So I’ve recently Tweeted that I had acquired the “short arm disease”, and I was just outfitted with my first pair of Progressive lenses. Today I am working at the computer for the first time with the new specs and it’s been kind of a loogy day. Just loogy; I don’t think it will be an urpy day. I have been doing a lot of head-bobbing, much like a Dippy Drinking Bird. Unfortunately, I do not have the advantage of being filled with ethanol.
The Hubster has been trying to take advantage of the head-bobbing; he’s been asking me questions like, “Will the Hubster get lucky tonight?” while I’ve been trying to focus on the knitting in my lap while trying to watch the movie Naked Evil. The movie was not naked, and there was only a modicum of evil unless you do truly believe in Haitian and Jamaican Witchcraft, in which case the movie was positively drooling with eeeeeee-vil.
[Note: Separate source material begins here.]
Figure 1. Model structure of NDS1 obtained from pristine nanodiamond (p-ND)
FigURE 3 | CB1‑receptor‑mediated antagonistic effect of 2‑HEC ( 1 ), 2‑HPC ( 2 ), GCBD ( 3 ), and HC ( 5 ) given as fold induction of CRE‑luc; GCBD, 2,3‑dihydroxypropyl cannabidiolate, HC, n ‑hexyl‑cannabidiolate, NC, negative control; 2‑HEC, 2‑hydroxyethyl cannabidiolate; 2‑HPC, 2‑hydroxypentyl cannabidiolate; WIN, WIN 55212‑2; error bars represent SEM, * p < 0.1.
There was a teeny tiny bit of naked in the movie Streets of Fire, which we watched during the week. And yes, I am talking about the one with Michael Pare’, Rick Moranis, Amy Madigan, and Willem DaFoe. Willem didn’t get naked, but he did wear black vinyl waders through a good portion of the movie, which was okay by me, but I was more delighted with the presence of Lee Ving, the frontman for the punk band FEAR, as Willem’s lackey. That, and the big fight at the end using railroad spike hammers. Good Lord.
I did honestly feel like I was “going nowhere slowly”, when I think I would have preferred to go ANYWHERE fast. There’s only so much fake south Philly-ish accent I can take in one sitting.
Erg. Loogy typing. It might turn into an urpy day after all. Ta.